Extracted text.
|---|
Inflammatory mediators drive metastasis and drug resistance in head and neck squamous cell carcinoma

Objectives/hypothesis: The presence of regional metastases in head and neck squamous cell carcinoma (HNSCC) patients is a common and adverse event associated with poor prognosis. Understanding the molecular mechanisms that mediate HNSCC metastasis may enable identification of novel therapeutic targets. E-cadherin plays a key role in epithelial intercellular adhesion; its downregulation is a hallmark of the epithelial-to-mesenchymal transition (EMT) (an essential process during tumor progression); and it is associated with invasion, metastasis, and decreased survival. Inflammatory cytokines have been implicated in the progression of HNSCC. Herein, the mechanisms by which the inflammatory mediator, Interleukin-1β (IL-1β), might contribute to EMT in HNSCC is investigated. The pathways involved in E-cadherin regulation in HNSCC had not previously been defined. It is hypothesized that 1) inflammatory mediators upregulate cyclooxygenase-2/prostaglandin E2 (COX-2/PGE2), which then in turn regulate E-cadherin expression in HNSCC; and 2) PGE2 downregulates E-cadherin via transcriptional repressors of E-cadherin (such as Snail) in HNSCC. The outcome of the proposed research will allow us to define how resistance to epidermal growth factor receptor (EGFR)-selective tyrosine kinase inhibitors is mediated and whether the benefits of combination therapy are due to the capacity of COX-2 inhibitors to increase E-cadherin expression and thus create a more sensitive target for EGFR TK inhibition.
|---|
Action item. Shorten the paragraph beginning "Objectives/hypothesis" in the abstract on inflammatory mediators in head and neck cancer into a list, keeping its main facts.
|---|
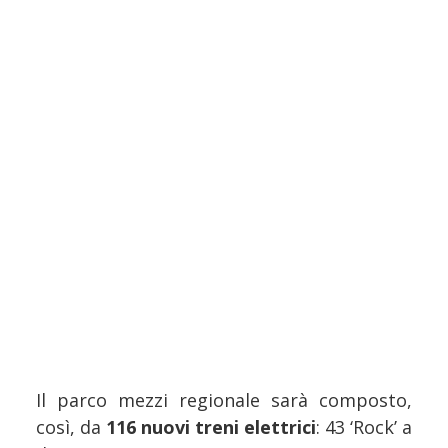
Il parco mezzi regionale sarà composto,
così, da
116 nuovi treni elettrici
: 43 ‘Rock’ a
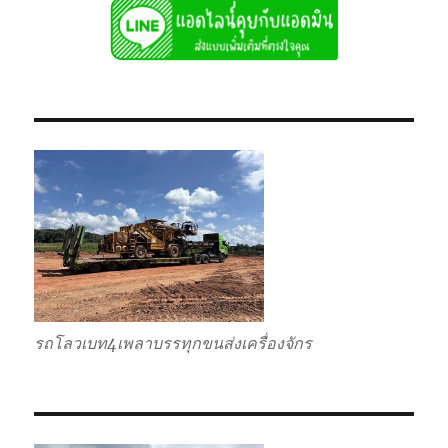
รถโลวเบท4เพลาบรรทุกขนส่งเครื่องจักร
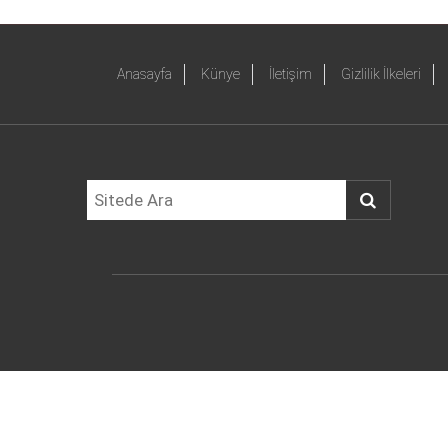
Anasayfa
Künye
İletişim
Gizlilik İlkeleri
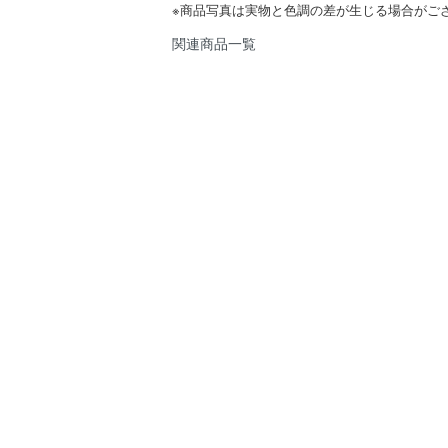
※商品写真は実物と色調の差が生じる場合がご
関連商品一覧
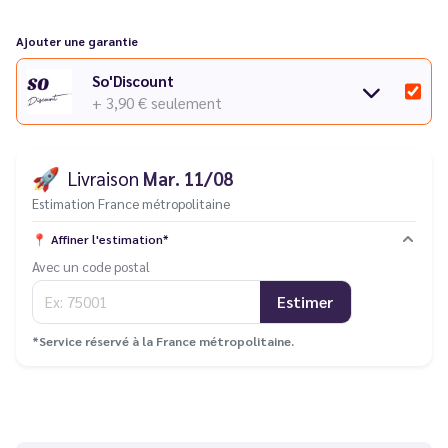
Ajouter une garantie
So'Discount
+ 3,90 €
seulement
🚀
Livraison
Mar. 11/08
Estimation France métropolitaine
📍
Affiner l'estimation*
Avec un code postal
Estimer
*Service réservé à la France métropolitaine.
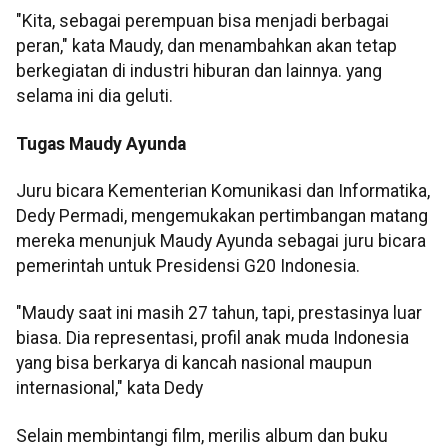
"Kita, sebagai perempuan bisa menjadi berbagai
peran," kata Maudy, dan menambahkan akan tetap
berkegiatan di industri hiburan dan lainnya. yang
selama ini dia geluti.
Tugas Maudy Ayunda
Juru bicara Kementerian Komunikasi dan Informatika,
Dedy Permadi, mengemukakan pertimbangan matang
mereka menunjuk Maudy Ayunda sebagai juru bicara
pemerintah untuk Presidensi G20 Indonesia.
"Maudy saat ini masih 27 tahun, tapi, prestasinya luar
biasa. Dia representasi, profil anak muda Indonesia
yang bisa berkarya di kancah nasional maupun
internasional," kata Dedy
Selain membintangi film, merilis album dan buku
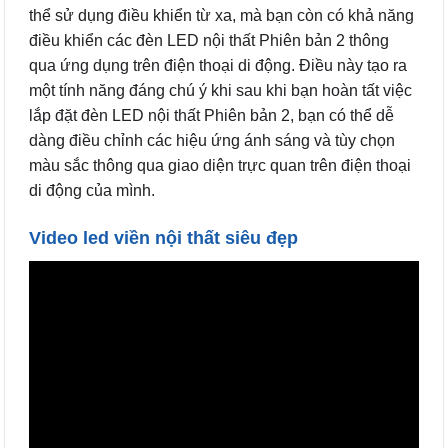
thể sử dụng điều khiển từ xa, mà bạn còn có khả năng
điều khiển các đèn LED nội thất Phiên bản 2 thông
qua ứng dụng trên điện thoại di động. Điều này tạo ra
một tính năng đáng chú ý khi sau khi bạn hoàn tất việc
lắp đặt đèn LED nội thất Phiên bản 2, bạn có thể dễ
dàng điều chỉnh các hiệu ứng ánh sáng và tùy chọn
màu sắc thông qua giao diện trực quan trên điện thoại
di động của mình.
Video led viền nội thất siêu đẹp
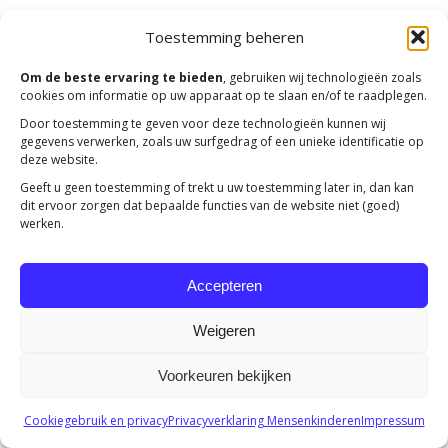
Toestemming beheren
Copyright 2023 -
Mensenkinderen
Om de beste ervaring te bieden
, gebruiken wij technologieën zoals
cookies om informatie op uw apparaat op te slaan en/of te raadplegen.
Door toestemming te geven voor deze technologieën kunnen wij
gegevens verwerken, zoals uw surfgedrag of een unieke identificatie op
deze website.
Geeft u geen toestemming of trekt u uw toestemming later in, dan kan
dit ervoor zorgen dat bepaalde functies van de website niet (goed)
werken.
Accepteren
Weigeren
Voorkeuren bekijken
Cookiegebruik en privacy
Privacyverklaring Mensenkinderen
Impressum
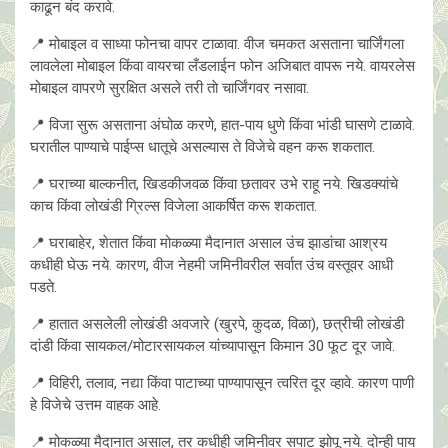
काढून बंद करावे.
📍 मोबाइल व साध्या फोनचा वापर टाळावा. वीज चमकत असताना चार्जिंगला
लावलेला मोबाइल किंवा वायरचा लँडलाईन फोन अजिबात वापरू नये. वायरलेस
मोबाइल वापरणे सुरक्षित असले तरी ताे चार्जिंगवर नसावा.
📍 विजा सुरू असताना अंघोळ करणे, हात-पाय धुणे किंवा भांडी घासणे टाळावे.
घरातील पाण्याचे पाईप्स धातूचे असल्यास ते विजेचे वहन करू शकतात.
📍 घराच्या बाल्कनीत, खिडकीजवळ किंवा छतावर उभे राहू नये. खिडक्यांचे
काच किंवा लोखंडी ग्रिल्स विजेला आकर्षित करू शकतात.
📍 घराबाहेर, शेतात किंवा मोकळ्या मैदानात असाल उंच झाडांचा आश्रय
कधीही घेऊ नये. कारण, वीज नेहमी जमिनीवरील सर्वात उंच वस्तूवर आधी
पडते.
📍 हातात असलेली लोखंडी अवजारे (खुरपे, कुदळ, विळा), छत्रीची लोखंडी
दांडी किंवा सायकल/मोटारसायकल यांच्यापासून किमान 30 फूट दूर जावे.
📍 विहिरी, तलाव, नद्या किंवा पाटाच्या पाण्यापासून त्वरित दूर व्हावे. कारण पाणी
हे विजेचे उत्तम वाहक आहे.
📍 मोकळ्या मैदानात असाल, तर कधीही जमिनीवर सपाट झोपू नये. दोन्ही पाय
|---|
Task answer.
- Regional metastases in head and neck squamous cell carcinoma (HNSCC) are common and linked to poor prognosis. Learning how metastasis works may reveal new therapeutic targets.
- E-cadherin is key to epithelial cell adhesion. Its loss is a hallmark of the epithelial-to-mesenchymal transition (EMT) and is tied to invasion, metastasis, and lower survival.
- Inflammatory cytokines have been linked to HNSCC progression. The study examines how Interleukin-1β (IL-1β) may drive EMT, since the pathways regulating E-cadherin in HNSCC had not been defined.
- Hypothesis 1: inflammatory mediators upregulate COX-2/PGE2, which in turn regulates E-cadherin.
- Hypothesis 2: PGE2 lowers E-cadherin through transcriptional repressors such as Snail.
- Aim: to define how resistance to EGFR-selective tyrosine kinase inhibitors arises, and whether combination therapy helps because COX-2 inhibitors raise E-cadherin, making a more sensitive target for EGFR TK inhibition.